:: Written request ::
Extract every line of the rows below word for word, leaving out the pictures.

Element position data
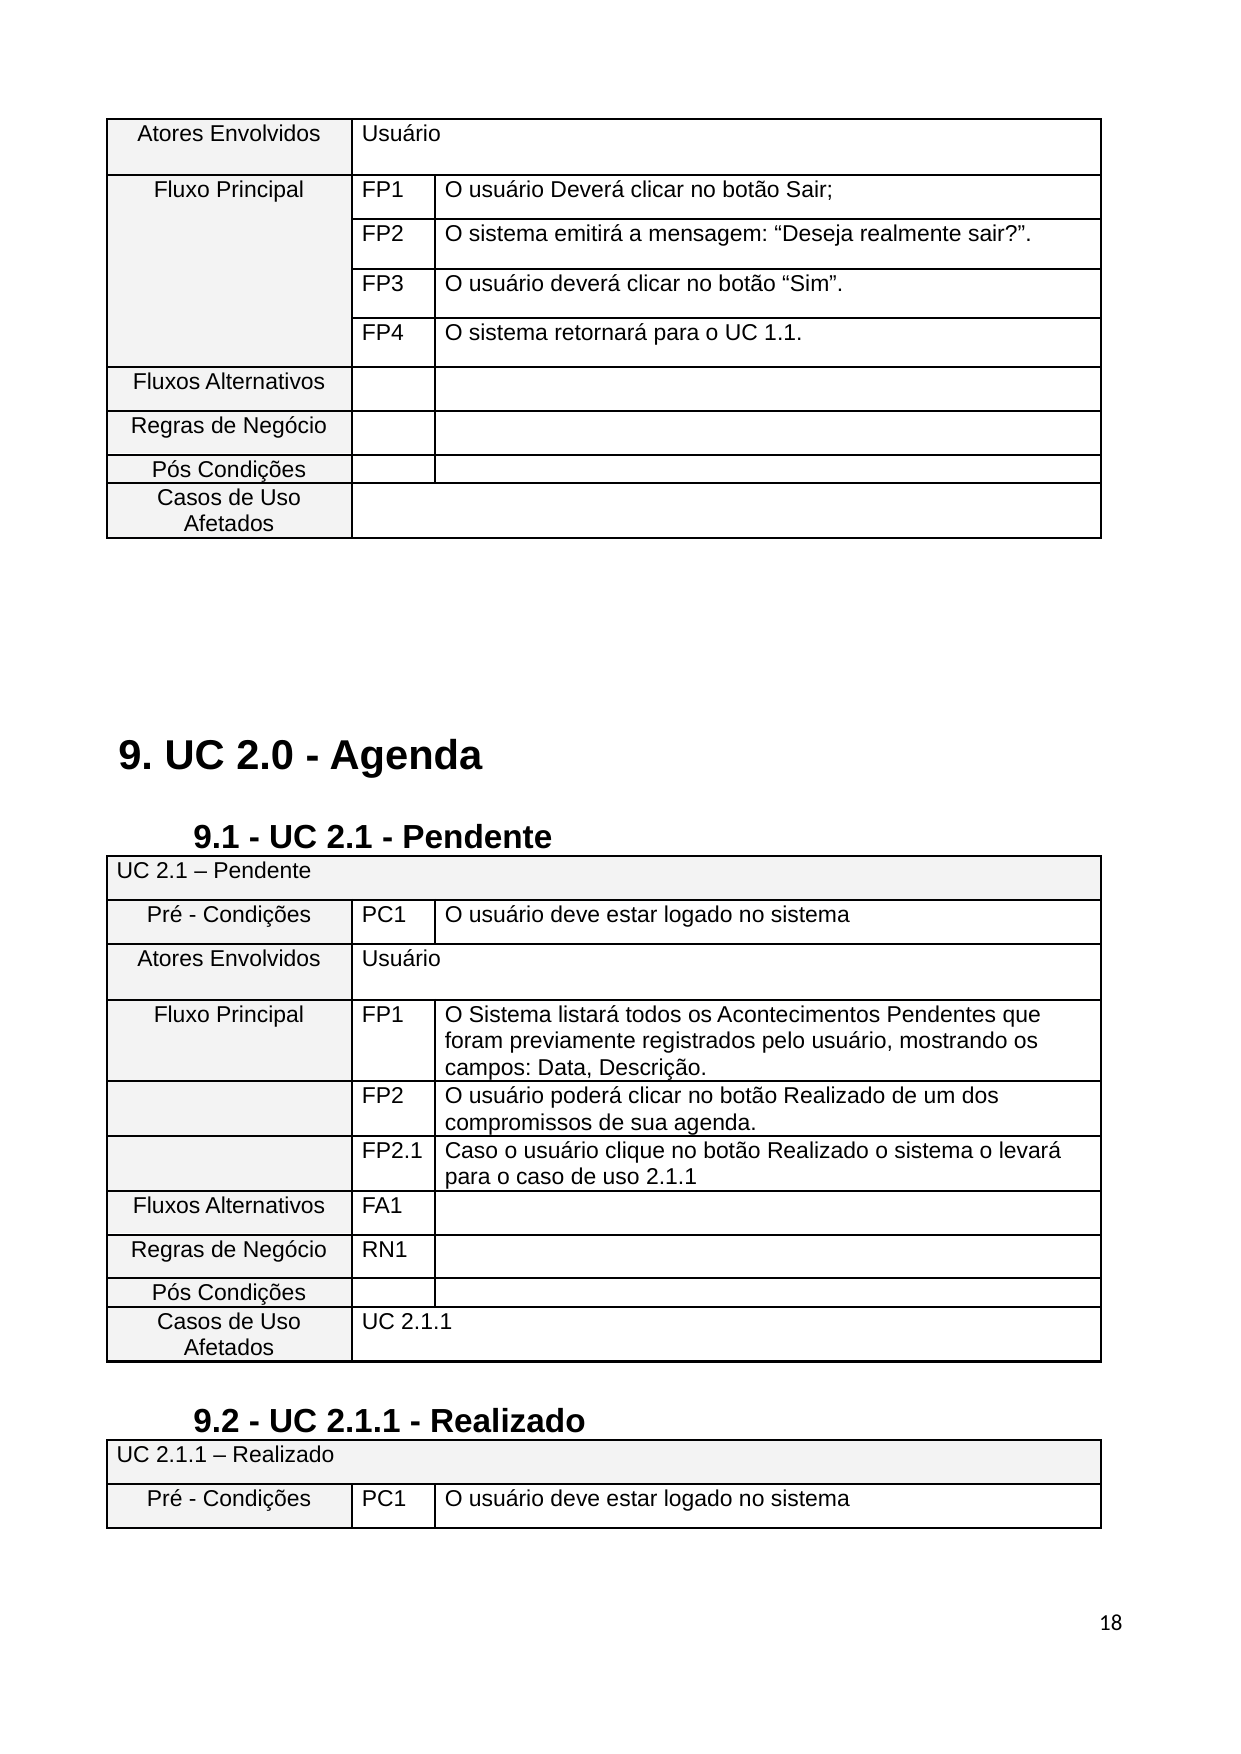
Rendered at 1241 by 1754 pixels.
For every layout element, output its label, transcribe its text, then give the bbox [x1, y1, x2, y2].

table_cell PC1 [353, 901, 434, 943]
table_cell [108, 1082, 351, 1135]
table_cell Atores Envolvidos [108, 945, 351, 999]
table_cell O sistema retornará para o UC 1.1. [436, 319, 1100, 366]
table_cell Fluxos Alternativos [108, 1192, 351, 1233]
text 9.1 - UC 2.1 - Pendente [118, 817, 1122, 855]
table_cell Atores Envolvidos [108, 120, 351, 174]
table_cell UC 2.1.1 [353, 1308, 1100, 1360]
table_cell Casos de Uso Afetados [108, 484, 351, 537]
table_cell FP2 [353, 220, 434, 267]
table_cell [436, 1192, 1100, 1233]
table_header UC 2.1.1 – Realizado [108, 1441, 1100, 1483]
table_cell [436, 412, 1100, 453]
table_cell [353, 412, 434, 453]
table_cell [436, 456, 1100, 482]
table_cell O usuário deve estar logado no sistema [436, 1485, 1100, 1527]
table_cell [436, 1236, 1100, 1277]
table_cell O usuário deverá clicar no botão “Sim”. [436, 270, 1100, 317]
table_cell FP2.1 [353, 1137, 434, 1190]
table_cell [353, 456, 434, 482]
table_cell [436, 368, 1100, 410]
table_cell Pós Condições [108, 1279, 351, 1306]
table_cell Pré - Condições [108, 901, 351, 943]
table_header UC 2.1 – Pendente [108, 857, 1100, 899]
table_cell Usuário [353, 120, 1100, 174]
text 9. UC 2.0 - Agenda [118, 730, 1122, 778]
table_cell FP1 [353, 1001, 434, 1080]
table_cell FA1 [353, 1192, 434, 1233]
text 9.2 - UC 2.1.1 - Realizado [118, 1401, 1122, 1439]
table_cell FP1 [353, 176, 434, 218]
table_cell O usuário deve estar logado no sistema [436, 901, 1100, 943]
table_cell FP2 [353, 1082, 434, 1135]
table_cell Fluxos Alternativos [108, 368, 351, 410]
table_cell O usuário poderá clicar no botão Realizado de um dos compromissos de sua agenda. [436, 1082, 1100, 1135]
table_cell FP4 [353, 319, 434, 366]
table_cell PC1 [353, 1485, 434, 1527]
table_cell Regras de Negócio [108, 1236, 351, 1277]
table_cell Casos de Uso Afetados [108, 1308, 351, 1360]
table_cell Fluxo Principal [108, 1001, 351, 1080]
table_cell Regras de Negócio [108, 412, 351, 453]
table_cell Pós Condições [108, 456, 351, 482]
table_cell RN1 [353, 1236, 434, 1277]
table_cell O Sistema listará todos os Acontecimentos Pendentes que foram previamente registrados pelo usuário, mostrando os campos: Data, Descrição. [436, 1001, 1100, 1080]
table_cell Pré - Condições [108, 1485, 351, 1527]
table_cell [353, 368, 434, 410]
table_cell Fluxo Principal [108, 176, 351, 366]
table_cell Caso o usuário clique no botão Realizado o sistema o levará para o caso de uso 2.1.1 [436, 1137, 1100, 1190]
table_cell Usuário [353, 945, 1100, 999]
table_cell [353, 484, 1100, 537]
table_cell O usuário Deverá clicar no botão Sair; [436, 176, 1100, 218]
table_cell O sistema emitirá a mensagem: “Deseja realmente sair?”. [436, 220, 1100, 267]
table_cell [436, 1279, 1100, 1306]
table_cell FP3 [353, 270, 434, 317]
table_cell [108, 1137, 351, 1190]
table_cell [353, 1279, 434, 1306]
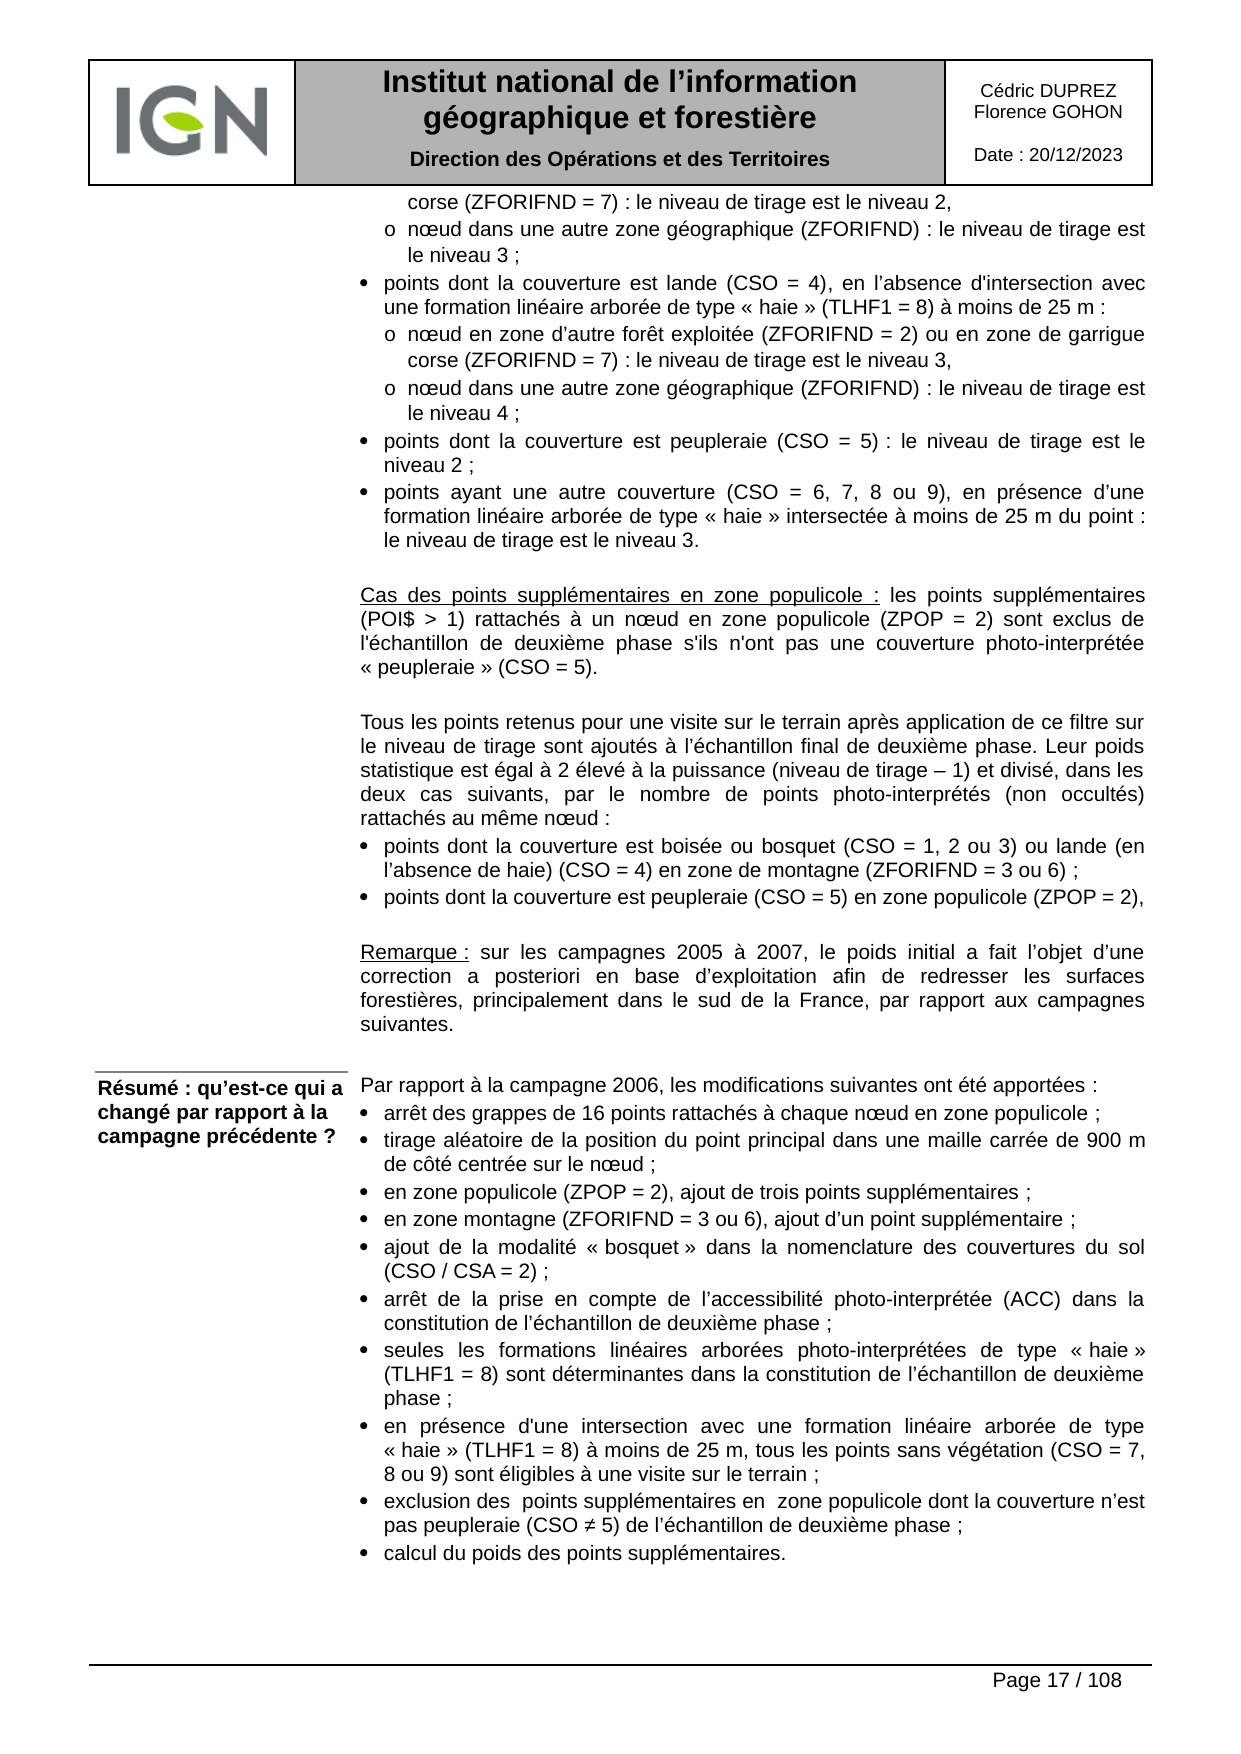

:: Output for this task ::
Rendered at 1241 by 1754 pixels.
For every layout element, output its label, transcribe its text, then give the bbox [x1, y1, x2, y2].

table_cell PC1 [353, 901, 434, 943]
table_cell [108, 1082, 351, 1135]
table_cell Atores Envolvidos [108, 945, 351, 999]
table_cell O sistema retornará para o UC 1.1. [436, 319, 1100, 366]
table_cell Fluxos Alternativos [108, 1192, 351, 1233]
text 9.1 - UC 2.1 - Pendente [118, 817, 1122, 855]
table_cell Atores Envolvidos [108, 120, 351, 174]
table_cell UC 2.1.1 [353, 1308, 1100, 1360]
table_cell Casos de Uso Afetados [108, 484, 351, 537]
table_cell FP2 [353, 220, 434, 267]
table_cell [436, 1192, 1100, 1233]
table_header UC 2.1.1 – Realizado [108, 1441, 1100, 1483]
table_cell [436, 412, 1100, 453]
table_cell [353, 412, 434, 453]
table_cell [436, 456, 1100, 482]
table_cell O usuário deve estar logado no sistema [436, 1485, 1100, 1527]
table_cell [436, 1236, 1100, 1277]
table_cell O usuário deverá clicar no botão “Sim”. [436, 270, 1100, 317]
table_cell FP2.1 [353, 1137, 434, 1190]
table_cell [353, 456, 434, 482]
table_cell [436, 368, 1100, 410]
table_cell Pós Condições [108, 1279, 351, 1306]
table_cell Pré - Condições [108, 901, 351, 943]
table_header UC 2.1 – Pendente [108, 857, 1100, 899]
table_cell Usuário [353, 120, 1100, 174]
text 9. UC 2.0 - Agenda [118, 730, 1122, 778]
table_cell FP1 [353, 1001, 434, 1080]
table_cell FA1 [353, 1192, 434, 1233]
text 9.2 - UC 2.1.1 - Realizado [118, 1401, 1122, 1439]
table_cell FP1 [353, 176, 434, 218]
table_cell O usuário deve estar logado no sistema [436, 901, 1100, 943]
table_cell FP2 [353, 1082, 434, 1135]
table_cell Fluxos Alternativos [108, 368, 351, 410]
table_cell O usuário poderá clicar no botão Realizado de um dos compromissos de sua agenda. [436, 1082, 1100, 1135]
table_cell FP4 [353, 319, 434, 366]
table_cell PC1 [353, 1485, 434, 1527]
table_cell Regras de Negócio [108, 1236, 351, 1277]
table_cell Casos de Uso Afetados [108, 1308, 351, 1360]
table_cell Fluxo Principal [108, 1001, 351, 1080]
table_cell Regras de Negócio [108, 412, 351, 453]
table_cell Pós Condições [108, 456, 351, 482]
table_cell RN1 [353, 1236, 434, 1277]
table_cell O Sistema listará todos os Acontecimentos Pendentes que foram previamente registrados pelo usuário, mostrando os campos: Data, Descrição. [436, 1001, 1100, 1080]
table_cell Pré - Condições [108, 1485, 351, 1527]
table_cell [353, 368, 434, 410]
table_cell Fluxo Principal [108, 176, 351, 366]
table_cell Caso o usuário clique no botão Realizado o sistema o levará para o caso de uso 2.1.1 [436, 1137, 1100, 1190]
table_cell Usuário [353, 945, 1100, 999]
table_cell [353, 484, 1100, 537]
table_cell O usuário Deverá clicar no botão Sair; [436, 176, 1100, 218]
table_cell O sistema emitirá a mensagem: “Deseja realmente sair?”. [436, 220, 1100, 267]
table_cell [436, 1279, 1100, 1306]
table_cell FP3 [353, 270, 434, 317]
table_cell [108, 1137, 351, 1190]
table_cell [353, 1279, 434, 1306]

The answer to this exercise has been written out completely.